Amount of air before eating

Using the partial pressures, it is possible to determine the amount of each substance present at sea level or before the girls had their little snack.

n = (PV) / (RT)

Mass of oxygen = 204,874,720 grams

Mass of nitrogen = 668,202,024 grams

Mass of carbon dioxide = 5,378,560 grams

Mass of argon = 11,368,360 grams

FYI- the formula gives you the number of moles which I converted into grams.  This is done by multiplying the number of moles by the molar mass.

 

Amount of air at 1,500 meters

Let’s assume that the girls stop eating when the air pressure equals that of the air at 1,500m, or 0.95 atmospheres, because they don’t want to hurt anyone.  This means we have to recalculate the partial pressures using the formula from before but changing the 1 to 0.95.

0.95 = (0.95 x 0.2095) + (0.95 x 0.7809) + (0.95 x 0.0093) + (0.95 x 0.004)

Partial pressure of oxygen = 0.199 atmosphere

Partial pressure of nitrogen = 0.741855 atmosphere

Partial pressure of argon = 0.008835 atmosphere

Partial pressure of carbon dioxide = 0.0038 atmosphere

 

Mass of oxygen = 194,606,528 grams

Mass of nitrogen = 634,791,948 grams

Mass of carbon dioxide = 5,109,632 grams

Mass of argon = 10,799,920 grams

 

Now it is just a matter of subtracting the mass of air at sea level from the amount at 1,500 meters.

Total mass of air at sea level = 889,823,664 grams

Total mass of air at 1,500 meters = 845,308,028 grams

Mass of air eaten = 44,515,636 grams

Or

44,516 kg of air

 

If the mass of air doesn’t do it for you it is possible to determine the volume of air they ate by using the following formula.

V = w / p

V = volume

w = weight or mass which in this case 44,516 kg

p = density (The density of air at sea level where they were eating is 1.19 kg/m3)

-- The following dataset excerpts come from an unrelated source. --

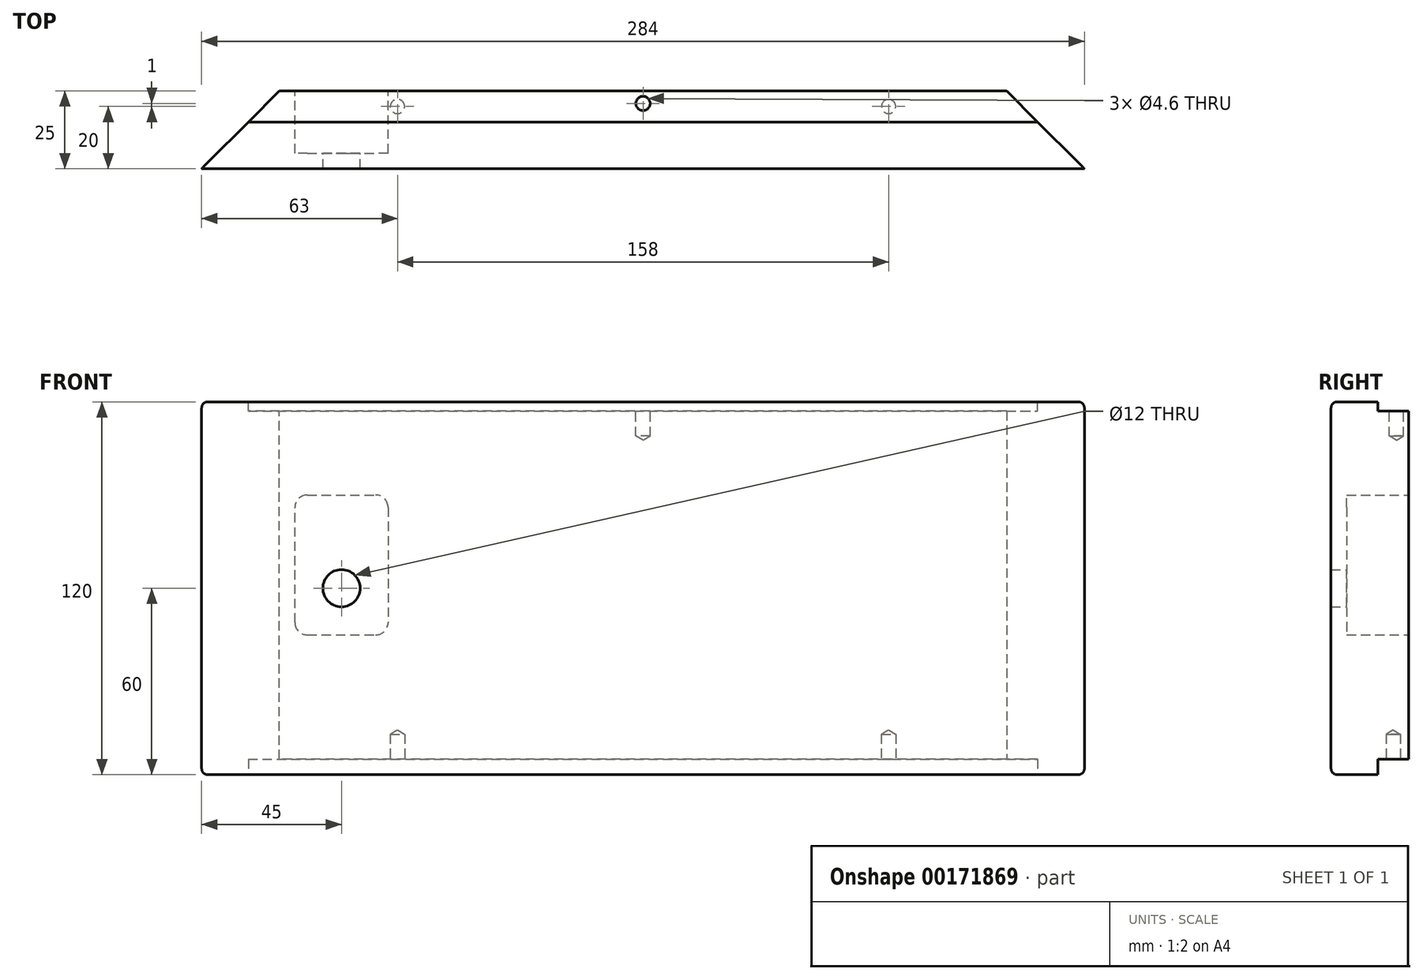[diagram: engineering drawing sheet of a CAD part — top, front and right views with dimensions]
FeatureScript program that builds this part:
annotation { "Feature Type Name" : "Feature", "Feature Type Description" : "" }
export const myFeature = defineFeature(function(context is Context, id is Id, definition is map)
    precondition{}
    {
        {
            var Q0;
            Q0=qCreatedBy(makeId("Front.planeOp"),FACE);
            var sketch = newSketch(context, id + "F0", { "sketchPlane" : qUnion([Q0])});
            skLineSegment(sketch, "E0.bottom", {"start": v(142, -60) * mm, "end": v(-142, -60) * mm});
            skLineSegment(sketch, "E0.top", {"start": v(142, 60) * mm, "end": v(-142, 60) * mm});
            skLineSegment(sketch, "E0.left", {"start": v(142, -60) * mm, "end": v(142, 60) * mm});
            skLineSegment(sketch, "E0.right", {"start": v(-142, -60) * mm, "end": v(-142, 60) * mm});
            skPoint(sketch, "E0.middle", {"position": v(0, 0) * mm});
            skLineSegment(sketch, "E1.right", {"start": v(-112, -11) * mm, "end": v(-112, 26) * mm});
            skLineSegment(sketch, "E2", {"start": v(-82, 26) * mm, "end": v(-82, -11) * mm});
            skLineSegment(sketch, "E3", {"start": v(-74.98, 0) * mm, "end": v(-115.97, 0) * mm, "construction": true});
            skLineSegment(sketch, "E4", {"start": v(-108, -15) * mm, "end": v(-86, -15) * mm});
            skLineSegment(sketch, "E5", {"start": v(-108, 30) * mm, "end": v(-86, 30) * mm});
            skPoint(sketch, "E6.visualSharp", {"position": v(-112, 30) * mm});
            skArc(sketch, "E6.filletArc", {"start": v(-108, 30) * mm, "mid": v(-110.83, 28.83) * mm, "end": v(-112, 26) * mm});
            skPoint(sketch, "E7.visualSharp", {"position": v(-82, 30) * mm});
            skArc(sketch, "E7.filletArc", {"start": v(-82, 26) * mm, "mid": v(-83.17, 28.83) * mm, "end": v(-86, 30) * mm});
            skPoint(sketch, "E8.visualSharp", {"position": v(-82, -15) * mm});
            skArc(sketch, "E8.filletArc", {"start": v(-86, -15) * mm, "mid": v(-83.17, -13.83) * mm, "end": v(-82, -11) * mm});
            skPoint(sketch, "E9.visualSharp", {"position": v(-112, -15) * mm});
            skArc(sketch, "E9.filletArc", {"start": v(-112, -11) * mm, "mid": v(-110.83, -13.83) * mm, "end": v(-108, -15) * mm});
            skLineSegment(sketch, "E10", {"start": v(-97, 45) * mm, "end": v(-97, -45) * mm, "construction": true});
            skLineSegment(sketch, "E11", {"start": v(-186.98, 0) * mm, "end": v(106.98, 0) * mm, "construction": true});
            skCircle(sketch, "E12", {"center": v(-97, 0) * mm, "radius": 6 * mm});
            skSolve(sketch);
        }
        {
            var Q0;
            Q0=makeQuery(id+"F0.imprint","IMPRINT",FACE,{"disambiguationData":[TD([[makeQuery(id+"F0.imprint","IMPRINT",EDGE,{"derivedFrom":sQuery(id+"F0.wireOp",EDGE,"E0.bottom")}),-1.0]])]});
            var Q1;
            Q1=makeQuery(id+"F0.imprint","IMPRINT",FACE,{"disambiguationData":[TD([[makeQuery(id+"F0.imprint","IMPRINT",EDGE,{"derivedFrom":sQuery(id+"F0.wireOp",EDGE,"E1.left")}),1.0]])]});
            var Q2;
            Q2=makeQuery(id+"F0.imprint","IMPRINT",FACE,{"disambiguationData":[TD([[makeQuery(id+"F0.imprint","IMPRINT",EDGE,{"derivedFrom":sQuery(id+"F0.wireOp",EDGE,"XVRcOiwa-wmZa-OlfB-imAZ-ZysaIvfTFvSH")}),1.0]])]});
            var Q3;
            Q3=makeQuery(id+"F0.imprint","IMPRINT",FACE,{"disambiguationData":[TD([[makeQuery(id+"F0.imprint","IMPRINT",EDGE,{"derivedFrom":sQuery(id+"F0.wireOp",EDGE,"492701c9-3a02-475b-877f-e4fc534a5983")}),1.0]])]});
            var Q4;
            Q4=makeQuery(id+"F0.imprint","IMPRINT",FACE,{"disambiguationData":[TD([[makeQuery(id+"F0.imprint","IMPRINT",EDGE,{"derivedFrom":sQuery(id+"F0.wireOp",EDGE,"E1.right")}),-1.0]])]});
            var Q5;
            {var subQ5=sQuery(id+"F0.wireOp",EDGE,"11b40b25-8dd5-4f7b-a4c1-55c3ff725173.left");Q5=makeQuery(id+"F0.imprint","IMPRINT",FACE,{"disambiguationData":[TD([[makeQuery(id+"F0.imprint","IMPRINT",EDGE,{"derivedFrom":subQ5}),1.0]])]});}
            var Q6;
            {var subQ0=sQuery(id+"F0.wireOp",EDGE,"050ddf37-6dd0-4eab-8f6c-0359ba11038c.filletArc");Q6=makeQuery(id+"F0.imprint","IMPRINT",FACE,{"disambiguationData":[TD([[makeQuery(id+"F0.imprint","IMPRINT",EDGE,{"derivedFrom":subQ0}),1.0]])]});}
            extrude(context, id + "F1", {"entities" : qUnion([Q0, Q1, Q2, Q3, Q4, Q5, Q6]), "depth" : 25 * mm});
        }
        {
            var Q0;
            Q0=makeQuery(id+"F1.opExtrude","CAP_EDGE",EDGE,{"disambiguationData":[OSD([sQuery(id+"F0.wireOp",EDGE,"E0.right")])],"isStart":true});
            var Q1;
            Q1=makeQuery(id+"F1.opExtrude","CAP_EDGE",EDGE,{"disambiguationData":[OSD([sQuery(id+"F0.wireOp",EDGE,"E0.left")])],"isStart":true});
            chamfer(context, id + "F2", {"entities" : qUnion([Q0, Q1]), "width" : 25 * mm, "tangentPropagation" : true});
        }
        {
            var Q0;
            Q0=makeQuery(id+"F1.opExtrude","SWEPT_FACE",FACE,{"disambiguationData":[OSD([sQuery(id+"F0.wireOp",EDGE,"E0.top")])]});
            var sketch = newSketch(context, id + "F3", { "sketchPlane" : qUnion([Q0])});
            skLineSegment(sketch, "E13", {"start": v(-127, -10) * mm, "end": v(127, -10) * mm});
            skLineSegment(sketch, "E14", {"start": v(-134.9, -4) * mm, "end": v(125.52, -4) * mm, "construction": true});
            skLineSegment(sketch, "E15", {"start": v(0, 10.75) * mm, "end": v(0, -16.45) * mm, "construction": true});
            skPoint(sketch, "E15.endSnap0", {"position": v(0, -10) * mm});
            skPoint(sketch, "E16", {"position": v(0, -4) * mm});
            skSolve(sketch);
        }
        {
            var Q0;
            {var subQ0=sQuery(id+"F3.wireOp",EDGE,"E13");Q0=makeQuery(id+"F3.imprint","IMPRINT",FACE,{"disambiguationData":[TD([[makeQuery(id+"F3.imprint","IMPRINT",EDGE,{"derivedFrom":subQ0}),1.0]])]});}
            extrude(context, id + "F4", {"entities" : qUnion([Q0]), "operationType" : NewBodyOperationType.REMOVE, "oppositeDirection" : true, "depth" : 3 * mm});
        }
        {
            var Q0;
            Q0=makeQuery(id+"F4.boolean.opBoolean","COPY",FACE,{"derivedFrom":makeQuery(id+"F4.opExtrude","CAP_FACE",FACE,{"disambiguationData":[OSD([sQuery(id+"F0.wireOp",EDGE,"E0.top"),sQuery(id+"F0.wireOp",EDGE,"E0.left"),sQuery(id+"F0.wireOp",EDGE,"E0.right"),sQuery(id+"F3.wireOp",EDGE,"E13")])],"isStart":false})});
            var sketch = newSketch(context, id + "F5", { "sketchPlane" : qUnion([Q0])});
            skLineSegment(sketch, "E17", {"start": v(-160.86, -4) * mm, "end": v(157.5, -4) * mm, "construction": true});
            skLineSegment(sketch, "E18", {"start": v(0, -19.46) * mm, "end": v(0, 5.76) * mm, "construction": true});
            skPoint(sketch, "E18.startSnap0", {"position": v(0, -10) * mm});
            skPoint(sketch, "E18.endSnap0", {"position": v(0, 0) * mm});
            skPoint(sketch, "E19", {"position": v(0, -4) * mm});
            skSolve(sketch);
        }
        {
            var Q0;
            Q0=sQuery(id+"F5.wireOp",VERTEX,"E19");
            var Q1;
            Q1=makeQuery(id+"F1.opExtrude","SWEPT_BODY",BODY,{"disambiguationData":[OSD([sQuery(id+"F0.wireOp",EDGE,"E0.bottom"),sQuery(id+"F0.wireOp",EDGE,"E0.top"),sQuery(id+"F0.wireOp",EDGE,"E0.left"),sQuery(id+"F0.wireOp",EDGE,"E0.right"),sQuery(id+"F0.wireOp",EDGE,"OmMS4I8q-v5Nw-sNs6-rLWv-C37PQFSncukl.bottom"),sQuery(id+"F0.wireOp",EDGE,"OmMS4I8q-v5Nw-sNs6-rLWv-C37PQFSncukl.top"),sQuery(id+"F0.wireOp",EDGE,"OmMS4I8q-v5Nw-sNs6-rLWv-C37PQFSncukl.left"),sQuery(id+"F0.wireOp",EDGE,"OmMS4I8q-v5Nw-sNs6-rLWv-C37PQFSncukl.right"),sQuery(id+"F0.wireOp",EDGE,"a599c4f8-9d5b-4f08-a6f5-21f0fa9e66a0.filletArc"),sQuery(id+"F0.wireOp",EDGE,"32fc2319-0cb2-45e8-9aa6-fcf55b2109a0.filletArc"),sQuery(id+"F0.wireOp",EDGE,"258bbff2-458d-4a09-ab05-362c01f2241a.filletArc"),sQuery(id+"F0.wireOp",EDGE,"b6ee52c4-7d80-4818-82dd-608125603be5.filletArc")])]});
            hole(context, id + "F6", {"style" : HoleStyle.SIMPLE, "endStyle" : HoleEndStyle.BLIND, "holeDiameter" : 4.6 * mm, "holeDepth" : 8 * mm, "startFromSketch" : true, "locations" : qUnion([Q0]), "scope" : qUnion([Q1])});
        }
        {
            var Q0;
            Q0=makeQuery(id+"F1.opExtrude","SWEPT_FACE",FACE,{"disambiguationData":[OSD([sQuery(id+"F0.wireOp",EDGE,"E0.bottom")])]});
            var sketch = newSketch(context, id + "F7", { "sketchPlane" : qUnion([Q0])});
            skLineSegment(sketch, "E20", {"start": v(-127, 10) * mm, "end": v(127, 10) * mm});
            skSolve(sketch);
        }
        {
            var Q0;
            {var subQ0=sQuery(id+"F7.wireOp",EDGE,"E20");Q0=makeQuery(id+"F7.imprint","IMPRINT",FACE,{"disambiguationData":[TD([[makeQuery(id+"F7.imprint","IMPRINT",EDGE,{"derivedFrom":subQ0}),-1.0]])]});}
            extrude(context, id + "F8", {"entities" : qUnion([Q0]), "operationType" : NewBodyOperationType.REMOVE, "oppositeDirection" : true, "depth" : 5 * mm});
        }
        {
            var Q0;
            Q0=makeQuery(id+"F8.boolean.opBoolean","COPY",FACE,{"derivedFrom":makeQuery(id+"F8.opExtrude","CAP_FACE",FACE,{"disambiguationData":[OSD([sQuery(id+"F0.wireOp",EDGE,"E0.bottom"),sQuery(id+"F0.wireOp",EDGE,"E0.left"),sQuery(id+"F0.wireOp",EDGE,"E0.right"),sQuery(id+"F7.wireOp",EDGE,"E20")])],"isStart":false})});
            var sketch = newSketch(context, id + "F9", { "sketchPlane" : qUnion([Q0])});
            skLineSegment(sketch, "E21", {"start": v(-269.27, 5) * mm, "end": v(258.64, 5) * mm, "construction": true});
            skLineSegment(sketch, "E22", {"start": v(-79, 26.7) * mm, "end": v(-79, -18.52) * mm, "construction": true});
            skLineSegment(sketch, "E23", {"start": v(79, 29.82) * mm, "end": v(79, -15.76) * mm, "construction": true});
            skPoint(sketch, "E24", {"position": v(-79, 5) * mm});
            skPoint(sketch, "E25", {"position": v(79, 5) * mm});
            skPoint(sketch, "E26", {"position": v(0, 5) * mm});
            skSolve(sketch);
        }
        {
            var Q0;
            Q0=sQuery(id+"F9.wireOp",VERTEX,"E24");
            var Q1;
            Q1=sQuery(id+"F9.wireOp",VERTEX,"E25");
            var Q2;
            Q2=makeQuery(id+"F1.opExtrude","SWEPT_BODY",BODY,{"disambiguationData":[OSD([sQuery(id+"F0.wireOp",EDGE,"E0.bottom"),sQuery(id+"F0.wireOp",EDGE,"E0.top"),sQuery(id+"F0.wireOp",EDGE,"E0.left"),sQuery(id+"F0.wireOp",EDGE,"E0.right"),sQuery(id+"F0.wireOp",EDGE,"OmMS4I8q-v5Nw-sNs6-rLWv-C37PQFSncukl.bottom"),sQuery(id+"F0.wireOp",EDGE,"OmMS4I8q-v5Nw-sNs6-rLWv-C37PQFSncukl.top"),sQuery(id+"F0.wireOp",EDGE,"OmMS4I8q-v5Nw-sNs6-rLWv-C37PQFSncukl.left"),sQuery(id+"F0.wireOp",EDGE,"OmMS4I8q-v5Nw-sNs6-rLWv-C37PQFSncukl.right"),sQuery(id+"F0.wireOp",EDGE,"a599c4f8-9d5b-4f08-a6f5-21f0fa9e66a0.filletArc"),sQuery(id+"F0.wireOp",EDGE,"32fc2319-0cb2-45e8-9aa6-fcf55b2109a0.filletArc"),sQuery(id+"F0.wireOp",EDGE,"258bbff2-458d-4a09-ab05-362c01f2241a.filletArc"),sQuery(id+"F0.wireOp",EDGE,"b6ee52c4-7d80-4818-82dd-608125603be5.filletArc")])]});
            hole(context, id + "F10", {"style" : HoleStyle.SIMPLE, "endStyle" : HoleEndStyle.BLIND, "holeDiameter" : 4.6 * mm, "holeDepth" : 8 * mm, "startFromSketch" : true, "locations" : qUnion([Q0, Q1]), "scope" : qUnion([Q2])});
        }
        {
            var Q0;
            Q0=makeQuery(id+"F1.opExtrude","CAP_EDGE",EDGE,{"disambiguationData":[OSD([sQuery(id+"F0.wireOp",EDGE,"E0.top")])],"isStart":false});
            var Q1;
            Q1=makeQuery(id+"F1.opExtrude","CAP_EDGE",EDGE,{"disambiguationData":[OSD([sQuery(id+"F0.wireOp",EDGE,"E0.bottom")])],"isStart":false});
            fillet(context, id + "F11", {"entities" : qUnion([Q0, Q1]), "radius" : 2 * mm, "tangentPropagation" : true, "allowEdgeOverflow" : false});
        }
        {
            var Q0;
            Q0=makeQuery(id+"F0.imprint","IMPRINT",FACE,{"disambiguationData":[TD([[makeQuery(id+"F0.imprint","IMPRINT",EDGE,{"derivedFrom":sQuery(id+"F0.wireOp",EDGE,"E1.left")}),1.0]])]});
            var Q1;
            Q1=makeQuery(id+"F0.imprint","IMPRINT",FACE,{"disambiguationData":[TD([[makeQuery(id+"F0.imprint","IMPRINT",EDGE,{"derivedFrom":sQuery(id+"F0.wireOp",EDGE,"XVRcOiwa-wmZa-OlfB-imAZ-ZysaIvfTFvSH")}),1.0]])]});
            var Q2;
            Q2=makeQuery(id+"F0.imprint","IMPRINT",FACE,{"disambiguationData":[TD([[makeQuery(id+"F0.imprint","IMPRINT",EDGE,{"derivedFrom":sQuery(id+"F0.wireOp",EDGE,"492701c9-3a02-475b-877f-e4fc534a5983")}),1.0]])]});
            var Q3;
            Q3=makeQuery(id+"F0.imprint","IMPRINT",FACE,{"disambiguationData":[TD([[makeQuery(id+"F0.imprint","IMPRINT",EDGE,{"derivedFrom":sQuery(id+"F0.wireOp",EDGE,"E1.right")}),-1.0]])]});
            var Q4;
            {var subQ5=sQuery(id+"F0.wireOp",EDGE,"11b40b25-8dd5-4f7b-a4c1-55c3ff725173.left");Q4=makeQuery(id+"F0.imprint","IMPRINT",FACE,{"disambiguationData":[TD([[makeQuery(id+"F0.imprint","IMPRINT",EDGE,{"derivedFrom":subQ5}),1.0]])]});}
            var Q5;
            {var subQ0=sQuery(id+"F0.wireOp",EDGE,"050ddf37-6dd0-4eab-8f6c-0359ba11038c.filletArc");Q5=makeQuery(id+"F0.imprint","IMPRINT",FACE,{"disambiguationData":[TD([[makeQuery(id+"F0.imprint","IMPRINT",EDGE,{"derivedFrom":subQ0}),1.0]])]});}
            extrude(context, id + "F12", {"entities" : qUnion([Q0, Q1, Q2, Q3, Q4, Q5]), "operationType" : NewBodyOperationType.REMOVE, "depth" : 20 * mm});
        }
    });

V = 44,516 kg / 1.19 (kg/m3)

V = 37,408 m3 or 37,408,000 liters

 

The standard SCUBA tank used by recreational divers holds 2,265 liters of air so the girls ate the equivalent of 16,516 scuba tanks.  I typically get about 60 minutes out of a shallow water dive which is anywhere from 0-15 meters.  This means I could stay underwater for 661 days.

 

FYI- I realize now that I could have saved a lot of time by just using the V = w / p and the density of the air at sea level and 1,500 meters, but a little extra science never hurt anyone.